3. If removing the vt console avoided the problem, do you have the problem if you only have vt as your console? (i.e. remove console=ttyS0 but keep console=tty0)

4. On lkml you claimed to have enabled CONFIG_PRINTK_CALLER but the caller is not shown in the kernel log. This additional information could be helpful.
Comment 13 John Ogness 2022-07-13 21:18:06 UTC
Created attachment 301413 [details]
fix pr_flush() timeout on suspend

I was able to track down the issue. Please try this patch.
Comment 14 John Ogness 2022-07-13 21:57:57 UTC
Created attachment 301414 [details]
v2 patch to fix reported issue

The first patch simply disabled flushing for stop/start. But flushing should only be skipped if the console is suspended. The v2 patch adds the appropriate check for that.
Comment 15 Todd Brandt 2022-07-14 15:28:40 UTC
Thanks, I'm building it now to test, I'll run it on all 30 machines today.

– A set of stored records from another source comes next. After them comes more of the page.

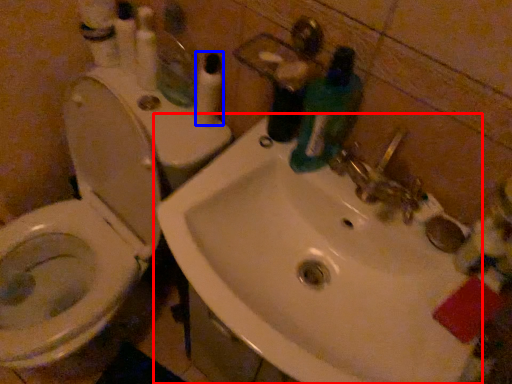
Question: Which object is closer to the camera taking this photo, sink (highlighted by a red box) or toiletry (highlighted by a blue box)?

Choices:
 (A) sink
 (B) toiletry

Answer: (A)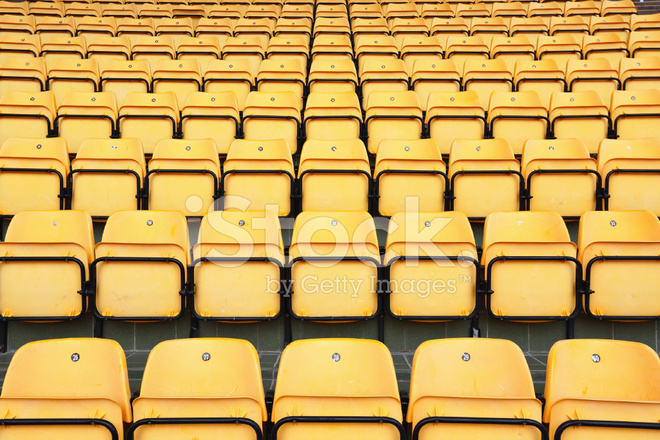
Find the location of a particular element. 1st row seats is located at coordinates (73, 387), (231, 378), (337, 383), (457, 382), (608, 381).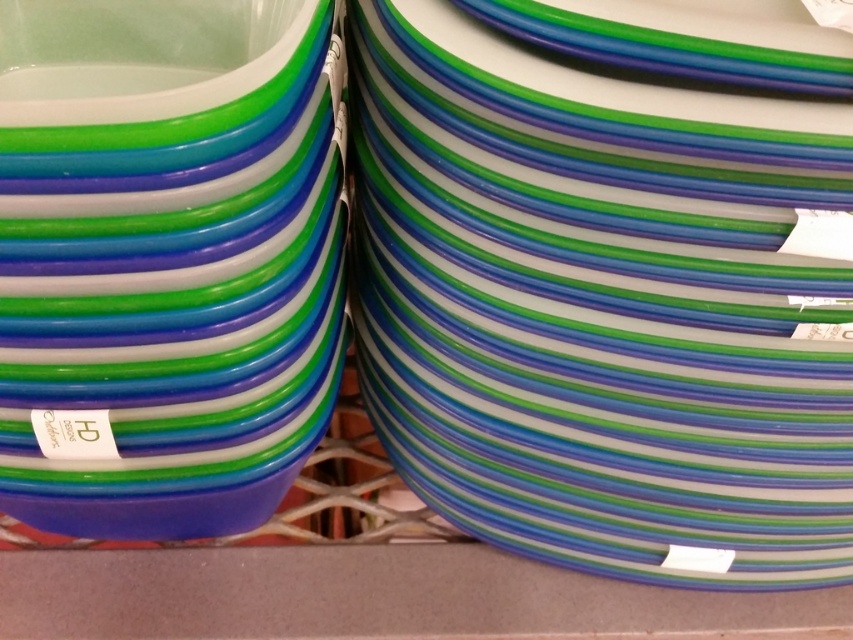
You are organizing a picnic and have two matte plastic plates in front of you. One is the matte plastic plate at center and the other is the matte plastic plate at left. Which plate is positioned to the right of the other?

The matte plastic plate at center is positioned to the right of the matte plastic plate at left.

You are organizing a picnic and need to choose between the matte plastic plate at center and the matte plastic plate at left. Which plate has a larger size?

The matte plastic plate at center is bigger than the matte plastic plate at left, so the matte plastic plate at center has a larger size.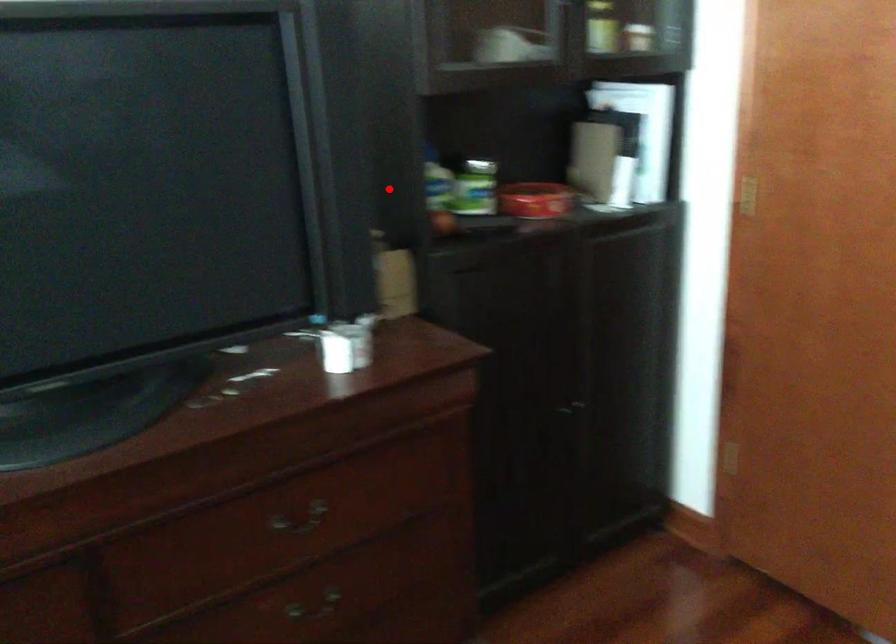
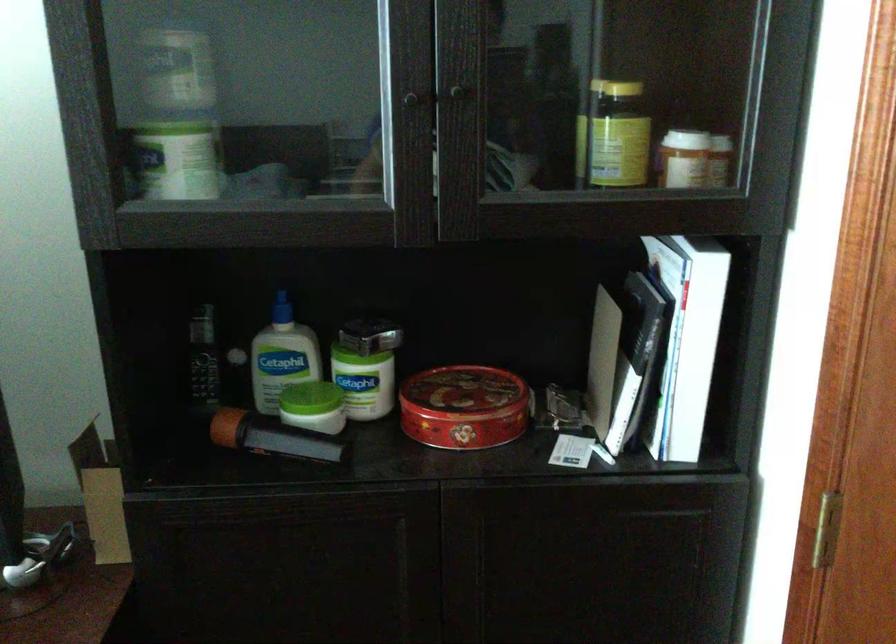
In the second image, find the point that corresponds to the highlighted location in the first image.

(202, 357)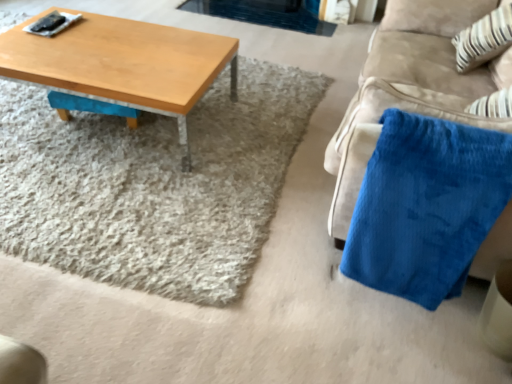
Question: In terms of height, does light brown wood coffee table at upper left look taller or shorter compared to velvety blue blanket at right?

Choices:
 (A) tall
 (B) short

Answer: (B)

Question: From a real-world perspective, is light brown wood coffee table at upper left above or below velvety blue blanket at right?

Choices:
 (A) above
 (B) below

Answer: (B)

Question: Estimate the real-world distances between objects in this image. Which object is closer to the light brown wood coffee table at upper left?

Choices:
 (A) white striped fabric at upper right
 (B) velvety blue blanket at right

Answer: (B)

Question: Based on their relative distances, which object is farther from the white striped fabric at upper right?

Choices:
 (A) light brown wood coffee table at upper left
 (B) velvety blue blanket at right

Answer: (A)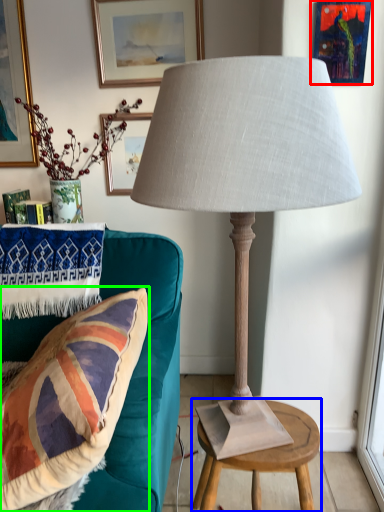
Question: Which object is the closest to the picture frame (highlighted by a red box)? Choose among these: table (highlighted by a blue box) or pillow (highlighted by a green box).

Choices:
 (A) table
 (B) pillow

Answer: (B)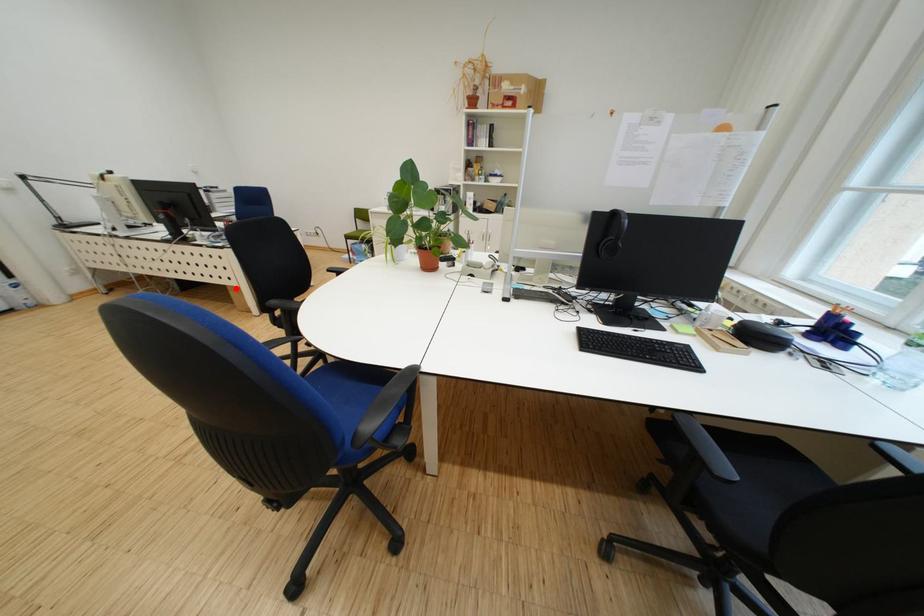
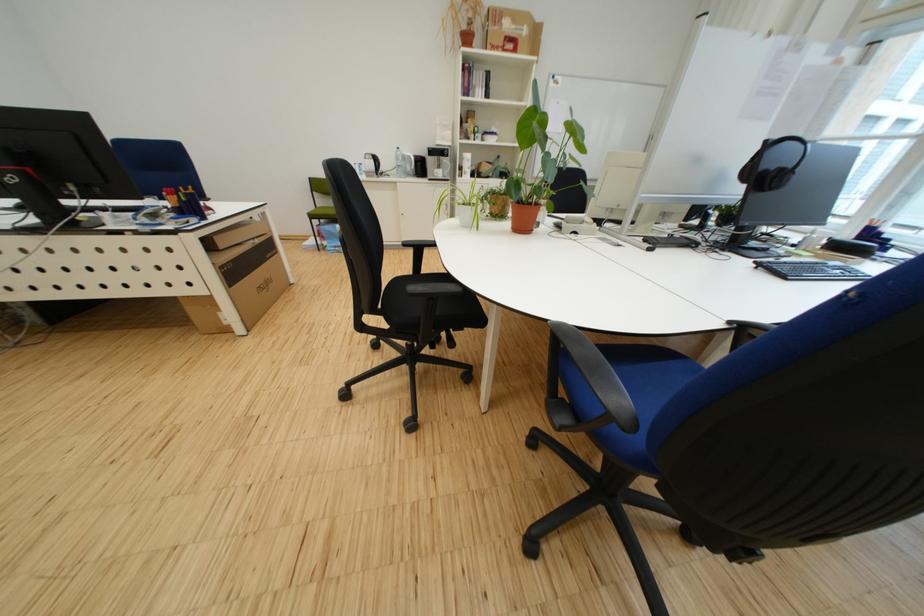
Locate, in the second image, the point that corresponds to the highlighted location in the first image.

(186, 301)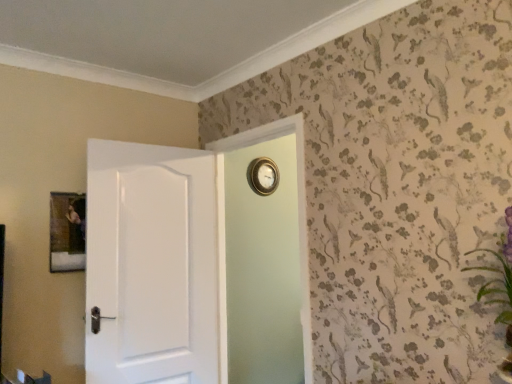
Question: Is gold metallic clock at upper center inside or outside of wooden picture frame at upper left?

Choices:
 (A) outside
 (B) inside

Answer: (A)

Question: Considering the positions of gold metallic clock at upper center and wooden picture frame at upper left in the image, is gold metallic clock at upper center bigger or smaller than wooden picture frame at upper left?

Choices:
 (A) big
 (B) small

Answer: (B)

Question: Considering the real-world distances, which object is closest to the green textured plant at upper right?

Choices:
 (A) gold metallic clock at upper center
 (B) white glossy door at left
 (C) wooden picture frame at upper left
 (D) gold metallic clock at upper center

Answer: (B)

Question: Which object is positioned closest to the wooden picture frame at upper left?

Choices:
 (A) white glossy door at left
 (B) green textured plant at upper right
 (C) gold metallic clock at upper center
 (D) gold metallic clock at upper center

Answer: (A)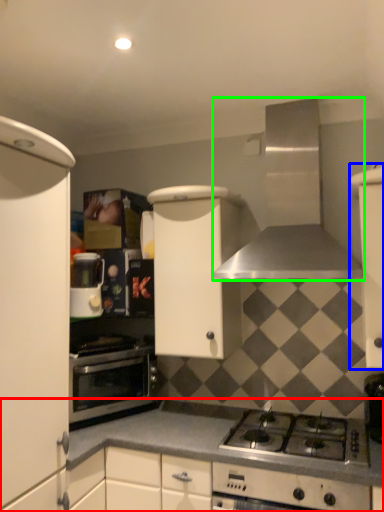
Question: Which object is the closest to the countertop (highlighted by a red box)? Choose among these: cabinetry (highlighted by a blue box) or kitchen appliance (highlighted by a green box).

Choices:
 (A) cabinetry
 (B) kitchen appliance

Answer: (A)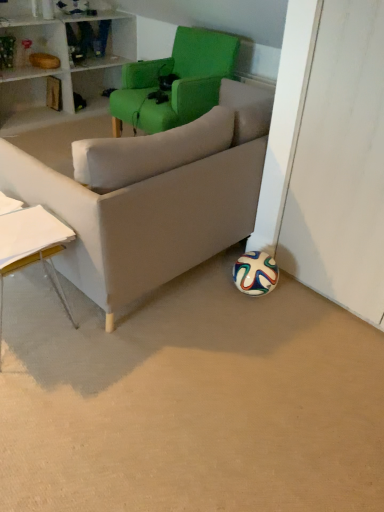
Question: Is green fabric chair at upper center taller than white paper at left?

Choices:
 (A) yes
 (B) no

Answer: (A)

Question: Considering the relative sizes of green fabric chair at upper center and white paper at left in the image provided, is green fabric chair at upper center shorter than white paper at left?

Choices:
 (A) no
 (B) yes

Answer: (A)

Question: From the image's perspective, is green fabric chair at upper center on top of white paper at left?

Choices:
 (A) yes
 (B) no

Answer: (A)

Question: Is white paper at left completely or partially inside green fabric chair at upper center?

Choices:
 (A) yes
 (B) no

Answer: (B)

Question: Is green fabric chair at upper center wider than white paper at left?

Choices:
 (A) yes
 (B) no

Answer: (A)

Question: Does green fabric chair at upper center appear on the right side of white paper at left?

Choices:
 (A) no
 (B) yes

Answer: (B)

Question: From the image's perspective, is white paper at left located beneath green fabric chair at upper center?

Choices:
 (A) yes
 (B) no

Answer: (A)

Question: Is white paper at left shorter than green fabric chair at upper center?

Choices:
 (A) yes
 (B) no

Answer: (A)

Question: Considering the relative sizes of white paper at left and green fabric chair at upper center in the image provided, is white paper at left wider than green fabric chair at upper center?

Choices:
 (A) no
 (B) yes

Answer: (A)

Question: Is green fabric chair at upper center inside white paper at left?

Choices:
 (A) no
 (B) yes

Answer: (A)

Question: Can you confirm if white paper at left is smaller than green fabric chair at upper center?

Choices:
 (A) no
 (B) yes

Answer: (B)

Question: From a real-world perspective, is white paper at left beneath green fabric chair at upper center?

Choices:
 (A) yes
 (B) no

Answer: (A)

Question: From a real-world perspective, relative to green fabric chair at upper center, is white paper at left vertically above or below?

Choices:
 (A) above
 (B) below

Answer: (B)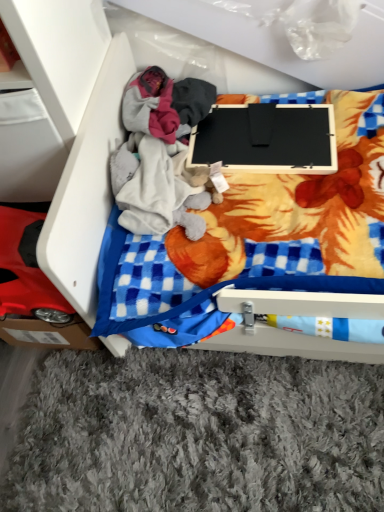
Question: Is black matte laptop at center directly adjacent to white plastic drawer at upper left?

Choices:
 (A) yes
 (B) no

Answer: (B)

Question: From the image's perspective, is black matte laptop at center above white plastic drawer at upper left?

Choices:
 (A) no
 (B) yes

Answer: (B)

Question: Does black matte laptop at center appear on the left side of white plastic drawer at upper left?

Choices:
 (A) yes
 (B) no

Answer: (B)

Question: Considering the relative positions of black matte laptop at center and white plastic drawer at upper left in the image provided, is black matte laptop at center to the right of white plastic drawer at upper left from the viewer's perspective?

Choices:
 (A) no
 (B) yes

Answer: (B)

Question: Can you confirm if black matte laptop at center is thinner than white plastic drawer at upper left?

Choices:
 (A) yes
 (B) no

Answer: (A)

Question: Is black matte laptop at center behind white plastic drawer at upper left?

Choices:
 (A) yes
 (B) no

Answer: (A)

Question: Is white plastic drawer at upper left taller than black matte laptop at center?

Choices:
 (A) no
 (B) yes

Answer: (B)

Question: Considering the relative sizes of white plastic drawer at upper left and black matte laptop at center in the image provided, is white plastic drawer at upper left wider than black matte laptop at center?

Choices:
 (A) yes
 (B) no

Answer: (A)

Question: Does white plastic drawer at upper left have a lesser width compared to black matte laptop at center?

Choices:
 (A) yes
 (B) no

Answer: (B)

Question: Is white plastic drawer at upper left positioned in front of black matte laptop at center?

Choices:
 (A) yes
 (B) no

Answer: (A)

Question: Is black matte laptop at center completely or partially inside white plastic drawer at upper left?

Choices:
 (A) yes
 (B) no

Answer: (A)

Question: Does white plastic drawer at upper left appear on the left side of black matte laptop at center?

Choices:
 (A) no
 (B) yes

Answer: (B)

Question: From a real-world perspective, is black matte laptop at center physically located above or below white plastic drawer at upper left?

Choices:
 (A) above
 (B) below

Answer: (A)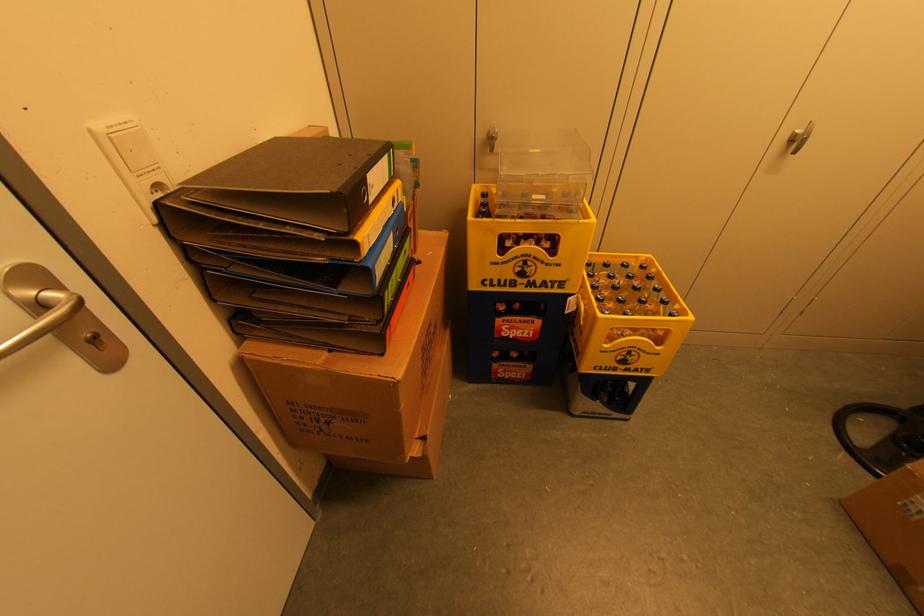
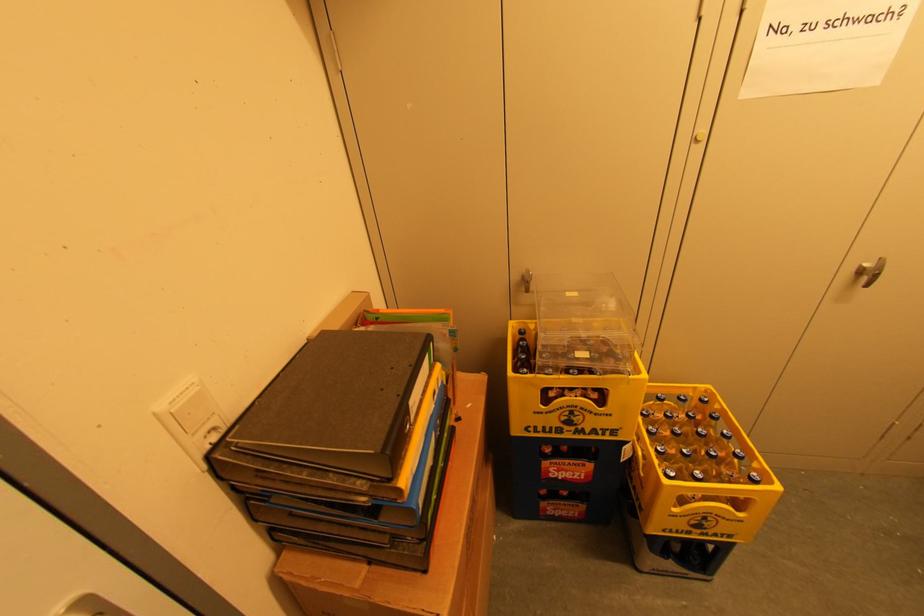
Find the pixel in the second image that matches point (659, 286) in the first image.

(726, 432)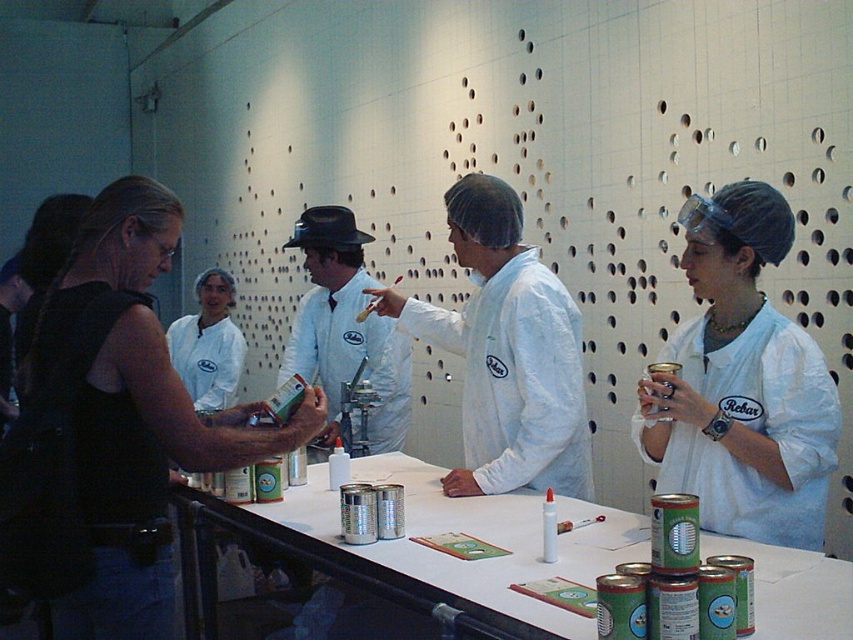
Consider the image. Can you confirm if white matte uniform at center is positioned to the right of white fabric shirt at center?

Indeed, white matte uniform at center is positioned on the right side of white fabric shirt at center.

Where is `white matte uniform at center`? The image size is (853, 640). white matte uniform at center is located at coordinates (345, 328).

Describe the element at coordinates (345, 328) in the screenshot. I see `white matte uniform at center` at that location.

Identify the location of white matte uniform at center. The image size is (853, 640). (345, 328).

Can you confirm if black fabric vest at left is positioned below white paper table at center?

No.

Based on the photo, who is more distant from viewer, (91, 637) or (488, 531)?

Positioned behind is point (488, 531).

Which is behind, point (137, 440) or point (781, 572)?

The point (137, 440) is behind.

Identify the location of black fabric vest at left. (134, 416).

Between white paper table at center and white lab coat at center, which one appears on the left side from the viewer's perspective?

white paper table at center is more to the left.

Which is in front, point (268, 512) or point (473, 493)?

Point (268, 512)

In the scene shown: Who is more forward, [570,557] or [590,486]?

Point [570,557]

Locate an element on the screen. The width and height of the screenshot is (853, 640). white paper table at center is located at coordinates (445, 554).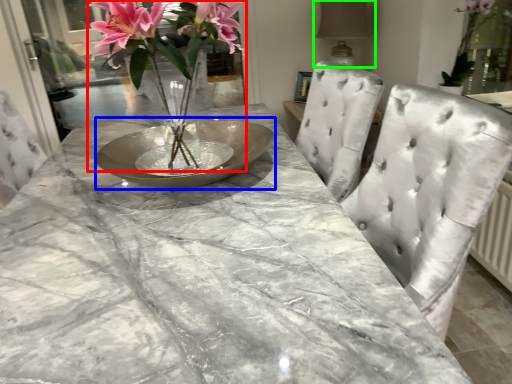
Question: Based on their relative distances, which object is nearer to floral arrangement (highlighted by a red box)? Choose from glass plate (highlighted by a blue box) and lamp (highlighted by a green box).

Choices:
 (A) glass plate
 (B) lamp

Answer: (A)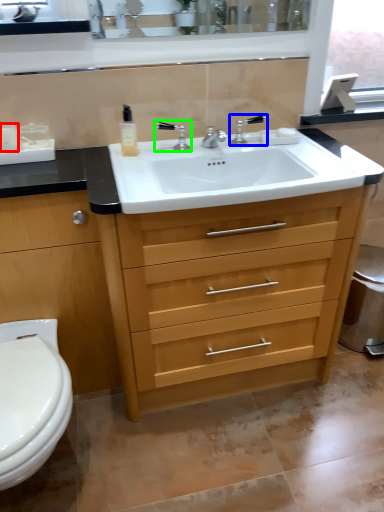
Question: Which object is the farthest from toiletry (highlighted by a red box)? Choose among these: tap (highlighted by a blue box) or tap (highlighted by a green box).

P.S. I did enable CONFIG_PRINTK_DEBUG but it seems a little off on the otcpl-whl-u. It only pre-fixes certain lines (not sure why):

[  125.915605] PM: early resume of devices complete after 1.388 msecs
[  125.917270] cannonlake-pinctrl INT34BB:00: disable wake for pin 180
[  125.926148] serial 00:06: activated
[  126.152582] atkbd serio0: Failed to deactivate keyboard on isa0060/serio0

The other two machines have it working.
Comment 16 Todd Brandt 2022-07-14 22:15:04 UTC
I ran with your fix on 30 systems. On the 7 machines where this problem appears, the patch fixes it completely. On the 23 machines where this problem does not appear, there are no new issues or regressions.

Fix verified, thank you!
Comment 18 Todd Brandt 2022-07-18 18:15:17 UTC
Just completed testing on upstream 5.19.0-rc7 and the fix is there. All machines are working fine now. Thanks John!